** Opening INPUT DATA block **
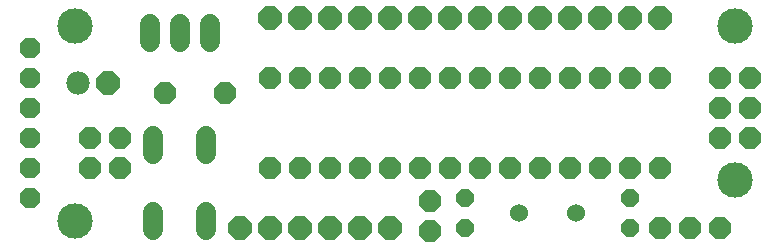
<source format=gbs>
G75*
G70*
%OFA0B0*%
%FSLAX24Y24*%
%IPPOS*%
%LPD*%
%AMOC8*
5,1,8,0,0,1.08239X$1,22.5*
%
%ADD10C,0.1182*%
%ADD11OC8,0.0710*%
%ADD12OC8,0.0740*%
%ADD13C,0.0680*%
%ADD14OC8,0.0780*%
%ADD15C,0.0780*%
%ADD16C,0.0600*%
%ADD17OC8,0.0600*%
%ADD18OC8,0.0680*%
D10*
X003101Y016851D03*
X003101Y023351D03*
X025101Y023351D03*
X025101Y018201D03*
D11*
X022601Y018601D03*
X021601Y018601D03*
X020601Y018601D03*
X019601Y018601D03*
X018601Y018601D03*
X017601Y018601D03*
X016601Y018601D03*
X015601Y018601D03*
X014601Y018601D03*
X013601Y018601D03*
X012601Y018601D03*
X011601Y018601D03*
X010601Y018601D03*
X009601Y018601D03*
X009601Y021601D03*
X010601Y021601D03*
X011601Y021601D03*
X012601Y021601D03*
X013601Y021601D03*
X014601Y021601D03*
X015601Y021601D03*
X016601Y021601D03*
X017601Y021601D03*
X018601Y021601D03*
X019601Y021601D03*
X020601Y021601D03*
X021601Y021601D03*
X022601Y021601D03*
D12*
X024601Y021601D03*
X025601Y021601D03*
X025601Y020601D03*
X024601Y020601D03*
X024601Y019601D03*
X025601Y019601D03*
X024601Y016601D03*
X023601Y016601D03*
X022601Y016601D03*
X014951Y016501D03*
X014951Y017501D03*
X008101Y021101D03*
X006101Y021101D03*
X004601Y019601D03*
X003601Y019601D03*
X003601Y018601D03*
X004601Y018601D03*
D13*
X005711Y017121D02*
X005711Y016521D01*
X007491Y016521D02*
X007491Y017121D01*
X007491Y019081D02*
X007491Y019681D01*
X005711Y019681D02*
X005711Y019081D01*
X005601Y022801D02*
X005601Y023401D01*
X006601Y023401D02*
X006601Y022801D01*
X007601Y022801D02*
X007601Y023401D01*
D14*
X009601Y023601D03*
X010601Y023601D03*
X011601Y023601D03*
X012601Y023601D03*
X013601Y023601D03*
X014601Y023601D03*
X015601Y023601D03*
X016601Y023601D03*
X017601Y023601D03*
X018601Y023601D03*
X019601Y023601D03*
X020601Y023601D03*
X021601Y023601D03*
X022601Y023601D03*
X013601Y016601D03*
X012601Y016601D03*
X011601Y016601D03*
X010601Y016601D03*
X009601Y016601D03*
X008601Y016601D03*
X004201Y021451D03*
D15*
X003201Y021451D03*
D16*
X017901Y017101D03*
X019801Y017101D03*
D17*
X021601Y017601D03*
X021601Y016601D03*
X016101Y016601D03*
X016101Y017601D03*
D18*
X001601Y017601D03*
X001601Y018601D03*
X001601Y019601D03*
X001601Y020601D03*
X001601Y021601D03*
X001601Y022601D03*
M02*

</source>
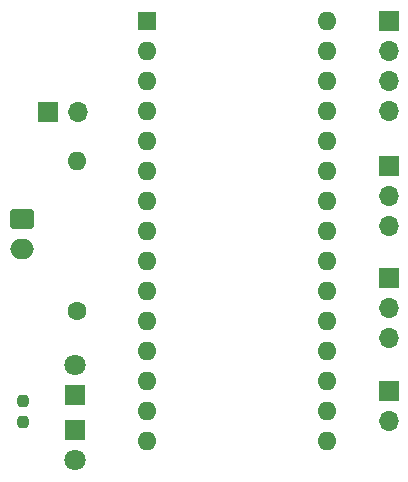
<source format=gbr>
%TF.GenerationSoftware,KiCad,Pcbnew,8.0.3*%
%TF.CreationDate,2024-09-13T10:49:28+02:00*%
%TF.ProjectId,pcb_robot,7063625f-726f-4626-9f74-2e6b69636164,rev?*%
%TF.SameCoordinates,Original*%
%TF.FileFunction,Soldermask,Top*%
%TF.FilePolarity,Negative*%
%FSLAX46Y46*%
G04 Gerber Fmt 4.6, Leading zero omitted, Abs format (unit mm)*
G04 Created by KiCad (PCBNEW 8.0.3) date 2024-09-13 10:49:28*
%MOMM*%
%LPD*%
G01*
G04 APERTURE LIST*
G04 Aperture macros list*
%AMRoundRect*
0 Rectangle with rounded corners*
0 $1 Rounding radius*
0 $2 $3 $4 $5 $6 $7 $8 $9 X,Y pos of 4 corners*
0 Add a 4 corners polygon primitive as box body*
4,1,4,$2,$3,$4,$5,$6,$7,$8,$9,$2,$3,0*
0 Add four circle primitives for the rounded corners*
1,1,$1+$1,$2,$3*
1,1,$1+$1,$4,$5*
1,1,$1+$1,$6,$7*
1,1,$1+$1,$8,$9*
0 Add four rect primitives between the rounded corners*
20,1,$1+$1,$2,$3,$4,$5,0*
20,1,$1+$1,$4,$5,$6,$7,0*
20,1,$1+$1,$6,$7,$8,$9,0*
20,1,$1+$1,$8,$9,$2,$3,0*%
G04 Aperture macros list end*
%ADD10R,1.700000X1.700000*%
%ADD11O,1.700000X1.700000*%
%ADD12RoundRect,0.250000X-0.750000X0.600000X-0.750000X-0.600000X0.750000X-0.600000X0.750000X0.600000X0*%
%ADD13O,2.000000X1.700000*%
%ADD14C,1.800000*%
%ADD15R,1.800000X1.800000*%
%ADD16C,1.600000*%
%ADD17O,1.600000X1.600000*%
%ADD18RoundRect,0.237500X-0.237500X0.250000X-0.237500X-0.250000X0.237500X-0.250000X0.237500X0.250000X0*%
%ADD19R,1.600000X1.600000*%
G04 APERTURE END LIST*
D10*
%TO.C,J6*%
X155503632Y-94025000D03*
D11*
X155503632Y-96565000D03*
%TD*%
%TO.C,J7*%
X155500000Y-70345000D03*
X155500000Y-67805000D03*
X155500000Y-65265000D03*
D10*
X155500000Y-62725000D03*
%TD*%
%TO.C,J4*%
X126625000Y-70475000D03*
D11*
X129165000Y-70475000D03*
%TD*%
D10*
%TO.C,J3*%
X155500000Y-75000000D03*
D11*
X155500000Y-77540000D03*
X155500000Y-80080000D03*
%TD*%
D12*
%TO.C,J5*%
X124400000Y-79500000D03*
D13*
X124400000Y-82000000D03*
%TD*%
D14*
%TO.C,D1*%
X128900000Y-91860000D03*
D15*
X128900000Y-94400000D03*
%TD*%
D14*
%TO.C,D2*%
X128900000Y-99890000D03*
D15*
X128900000Y-97350000D03*
%TD*%
D16*
%TO.C,F1*%
X129100000Y-87250000D03*
D17*
X129100000Y-74550000D03*
%TD*%
D18*
%TO.C,R1*%
X124500000Y-96700000D03*
X124500000Y-94875000D03*
%TD*%
D11*
%TO.C,J2*%
X155500000Y-89595000D03*
X155500000Y-87055000D03*
D10*
X155500000Y-84515000D03*
%TD*%
D17*
%TO.C,A1*%
X150230000Y-62750000D03*
X150230000Y-65290000D03*
X150230000Y-67830000D03*
X150230000Y-70370000D03*
X150230000Y-72910000D03*
X150230000Y-75450000D03*
X150230000Y-77990000D03*
X150230000Y-80530000D03*
X150230000Y-83070000D03*
X150230000Y-85610000D03*
X150230000Y-88150000D03*
X150230000Y-90690000D03*
X150230000Y-93230000D03*
X150230000Y-95770000D03*
X150230000Y-98310000D03*
X134990000Y-98310000D03*
X134990000Y-95770000D03*
X134990000Y-93230000D03*
X134990000Y-90690000D03*
X134990000Y-88150000D03*
X134990000Y-85610000D03*
X134990000Y-83070000D03*
X134990000Y-80530000D03*
X134990000Y-77990000D03*
X134990000Y-75450000D03*
X134990000Y-72910000D03*
X134990000Y-70370000D03*
X134990000Y-67830000D03*
X134990000Y-65290000D03*
D19*
X134990000Y-62750000D03*
%TD*%
M02*

</source>
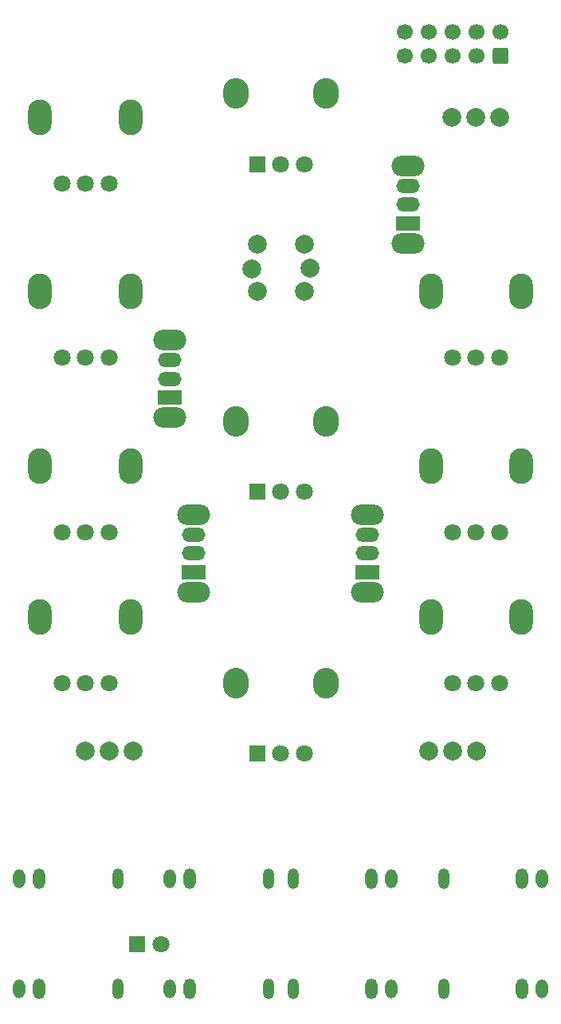
<source format=gts>
%TF.GenerationSoftware,KiCad,Pcbnew,7.0.10*%
%TF.CreationDate,2024-03-26T03:22:52+05:30*%
%TF.ProjectId,Echo Cinematic,4563686f-2043-4696-9e65-6d617469632e,rev?*%
%TF.SameCoordinates,Original*%
%TF.FileFunction,Soldermask,Top*%
%TF.FilePolarity,Negative*%
%FSLAX46Y46*%
G04 Gerber Fmt 4.6, Leading zero omitted, Abs format (unit mm)*
G04 Created by KiCad (PCBNEW 7.0.10) date 2024-03-26 03:22:52*
%MOMM*%
%LPD*%
G01*
G04 APERTURE LIST*
G04 Aperture macros list*
%AMRoundRect*
0 Rectangle with rounded corners*
0 $1 Rounding radius*
0 $2 $3 $4 $5 $6 $7 $8 $9 X,Y pos of 4 corners*
0 Add a 4 corners polygon primitive as box body*
4,1,4,$2,$3,$4,$5,$6,$7,$8,$9,$2,$3,0*
0 Add four circle primitives for the rounded corners*
1,1,$1+$1,$2,$3*
1,1,$1+$1,$4,$5*
1,1,$1+$1,$6,$7*
1,1,$1+$1,$8,$9*
0 Add four rect primitives between the rounded corners*
20,1,$1+$1,$2,$3,$4,$5,0*
20,1,$1+$1,$4,$5,$6,$7,0*
20,1,$1+$1,$6,$7,$8,$9,0*
20,1,$1+$1,$8,$9,$2,$3,0*%
G04 Aperture macros list end*
%ADD10O,1.300000X2.000000*%
%ADD11O,1.200000X2.200000*%
%ADD12O,1.300000X2.200000*%
%ADD13O,2.500000X3.800000*%
%ADD14C,1.800000*%
%ADD15C,2.000000*%
%ADD16R,1.800000X1.800000*%
%ADD17O,2.720000X3.240000*%
%ADD18O,3.500000X2.200000*%
%ADD19R,2.500000X1.500000*%
%ADD20O,2.500000X1.500000*%
%ADD21RoundRect,0.250000X0.600000X-0.600000X0.600000X0.600000X-0.600000X0.600000X-0.600000X-0.600000X0*%
%ADD22C,1.700000*%
G04 APERTURE END LIST*
D10*
%TO.C,J2*%
X82250000Y-130500000D03*
D11*
X92670000Y-130500000D03*
D12*
X84370000Y-130500000D03*
%TD*%
D10*
%TO.C,J5*%
X121750000Y-130500000D03*
D11*
X111330000Y-130500000D03*
D12*
X119630000Y-130500000D03*
%TD*%
D10*
%TO.C,J6*%
X121750000Y-142250000D03*
D11*
X111330000Y-142250000D03*
D12*
X119630000Y-142250000D03*
%TD*%
D13*
%TO.C,RV4*%
X109950000Y-86750000D03*
D14*
X112250000Y-93750000D03*
D13*
X119550000Y-86750000D03*
D14*
X114750000Y-93750000D03*
X117250000Y-93750000D03*
%TD*%
D13*
%TO.C,RV2*%
X109950000Y-68250000D03*
D14*
X112250000Y-75250000D03*
D13*
X119550000Y-68250000D03*
D14*
X114750000Y-75250000D03*
X117250000Y-75250000D03*
%TD*%
D13*
%TO.C,RV5*%
X68450000Y-102750000D03*
D14*
X70750000Y-109750000D03*
D13*
X78050000Y-102750000D03*
D14*
X73250000Y-109750000D03*
X75750000Y-109750000D03*
%TD*%
D13*
%TO.C,RV6*%
X68450000Y-68250000D03*
D14*
X70750000Y-75250000D03*
D13*
X78050000Y-68250000D03*
D14*
X73250000Y-75250000D03*
X75750000Y-75250000D03*
%TD*%
D13*
%TO.C,RV7*%
X68450000Y-86750000D03*
D14*
X70750000Y-93750000D03*
D13*
X78050000Y-86750000D03*
D14*
X73250000Y-93750000D03*
X75750000Y-93750000D03*
%TD*%
D13*
%TO.C,RV8*%
X109950000Y-102750000D03*
D14*
X112250000Y-109750000D03*
D13*
X119550000Y-102750000D03*
D14*
X114750000Y-109750000D03*
X117250000Y-109750000D03*
%TD*%
D15*
%TO.C,SW1*%
X114790000Y-117000000D03*
X112250000Y-117000000D03*
X109710000Y-117000000D03*
%TD*%
%TO.C,SW2*%
X78290000Y-117000000D03*
X75750000Y-117000000D03*
X73210000Y-117000000D03*
%TD*%
D16*
%TO.C,RV3*%
X91500000Y-89500000D03*
D17*
X89200000Y-82000000D03*
X98800000Y-82000000D03*
D14*
X94000000Y-89500000D03*
X96500000Y-89500000D03*
%TD*%
D13*
%TO.C,RV1*%
X68450000Y-49750000D03*
D14*
X70750000Y-56750000D03*
D13*
X78050000Y-49750000D03*
D14*
X73250000Y-56750000D03*
X75750000Y-56750000D03*
%TD*%
D12*
%TO.C,J7*%
X103630000Y-130500000D03*
D10*
X105750000Y-130500000D03*
D11*
X95330000Y-130500000D03*
%TD*%
D12*
%TO.C,J9*%
X103630000Y-142250000D03*
D10*
X105750000Y-142250000D03*
D11*
X95330000Y-142250000D03*
%TD*%
D10*
%TO.C,J8*%
X66250000Y-130500000D03*
D11*
X76670000Y-130500000D03*
D12*
X68370000Y-130500000D03*
%TD*%
D15*
%TO.C,SW3*%
X96500000Y-68250000D03*
X91500000Y-68250000D03*
X97100000Y-65750000D03*
X90900000Y-65850000D03*
X96500000Y-63250000D03*
X91500000Y-63250000D03*
%TD*%
D16*
%TO.C,RV9*%
X91500000Y-54750000D03*
D17*
X89200000Y-47250000D03*
X98800000Y-47250000D03*
D14*
X94000000Y-54750000D03*
X96500000Y-54750000D03*
%TD*%
D16*
%TO.C,RV10*%
X91500000Y-117250000D03*
D17*
X89200000Y-109750000D03*
X98800000Y-109750000D03*
D14*
X94000000Y-117250000D03*
X96500000Y-117250000D03*
%TD*%
D10*
%TO.C,J4*%
X82250000Y-142250000D03*
D11*
X92670000Y-142250000D03*
D12*
X84370000Y-142250000D03*
%TD*%
D18*
%TO.C,SW9*%
X107500000Y-63100000D03*
X107500000Y-54900000D03*
D19*
X107500000Y-61000000D03*
D20*
X107500000Y-59000000D03*
X107500000Y-57000000D03*
%TD*%
D10*
%TO.C,J16*%
X66250000Y-142250000D03*
D11*
X76670000Y-142250000D03*
D12*
X68370000Y-142250000D03*
%TD*%
D18*
%TO.C,SW8*%
X82250000Y-81600000D03*
X82250000Y-73400000D03*
D19*
X82250000Y-79500000D03*
D20*
X82250000Y-77500000D03*
X82250000Y-75500000D03*
%TD*%
D16*
%TO.C,D3*%
X78750000Y-137500000D03*
D14*
X81290000Y-137500000D03*
%TD*%
D18*
%TO.C,SW6*%
X103250000Y-100100000D03*
X103250000Y-91900000D03*
D19*
X103250000Y-98000000D03*
D20*
X103250000Y-96000000D03*
X103250000Y-94000000D03*
%TD*%
D18*
%TO.C,SW7*%
X84750000Y-100100000D03*
X84750000Y-91900000D03*
D19*
X84750000Y-98000000D03*
D20*
X84750000Y-96000000D03*
X84750000Y-94000000D03*
%TD*%
D15*
%TO.C,SW10*%
X117290000Y-49750000D03*
X114750000Y-49750000D03*
X112210000Y-49750000D03*
%TD*%
D21*
%TO.C,J1*%
X117330000Y-43252500D03*
D22*
X117330000Y-40712500D03*
X114790000Y-43252500D03*
X114790000Y-40712500D03*
X112250000Y-43252500D03*
X112250000Y-40712500D03*
X109710000Y-43252500D03*
X109710000Y-40712500D03*
X107170000Y-43252500D03*
X107170000Y-40712500D03*
%TD*%
M02*

</source>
** Closing INPUT DATA block **
## TASK TO COMPLETE:
Give back, unchanged, the run of lines in the listing above that begins at the line containing "X117250000Y-109750000D03*" and ends at the line containing "X89200000Y-109750000D03*", both included.

## SOLUTION FOR THIS EXERCISE:
X117250000Y-109750000D03*
%TD*%
D15*
%TO.C,SW1*%
X114790000Y-117000000D03*
X112250000Y-117000000D03*
X109710000Y-117000000D03*
%TD*%
%TO.C,SW2*%
X78290000Y-117000000D03*
X75750000Y-117000000D03*
X73210000Y-117000000D03*
%TD*%
D16*
%TO.C,RV3*%
X91500000Y-89500000D03*
D17*
X89200000Y-82000000D03*
X98800000Y-82000000D03*
D14*
X94000000Y-89500000D03*
X96500000Y-89500000D03*
%TD*%
D13*
%TO.C,RV1*%
X68450000Y-49750000D03*
D14*
X70750000Y-56750000D03*
D13*
X78050000Y-49750000D03*
D14*
X73250000Y-56750000D03*
X75750000Y-56750000D03*
%TD*%
D12*
%TO.C,J7*%
X103630000Y-130500000D03*
D10*
X105750000Y-130500000D03*
D11*
X95330000Y-130500000D03*
%TD*%
D12*
%TO.C,J9*%
X103630000Y-142250000D03*
D10*
X105750000Y-142250000D03*
D11*
X95330000Y-142250000D03*
%TD*%
D10*
%TO.C,J8*%
X66250000Y-130500000D03*
D11*
X76670000Y-130500000D03*
D12*
X68370000Y-130500000D03*
%TD*%
D15*
%TO.C,SW3*%
X96500000Y-68250000D03*
X91500000Y-68250000D03*
X97100000Y-65750000D03*
X90900000Y-65850000D03*
X96500000Y-63250000D03*
X91500000Y-63250000D03*
%TD*%
D16*
%TO.C,RV9*%
X91500000Y-54750000D03*
D17*
X89200000Y-47250000D03*
X98800000Y-47250000D03*
D14*
X94000000Y-54750000D03*
X96500000Y-54750000D03*
%TD*%
D16*
%TO.C,RV10*%
X91500000Y-117250000D03*
D17*
X89200000Y-109750000D03*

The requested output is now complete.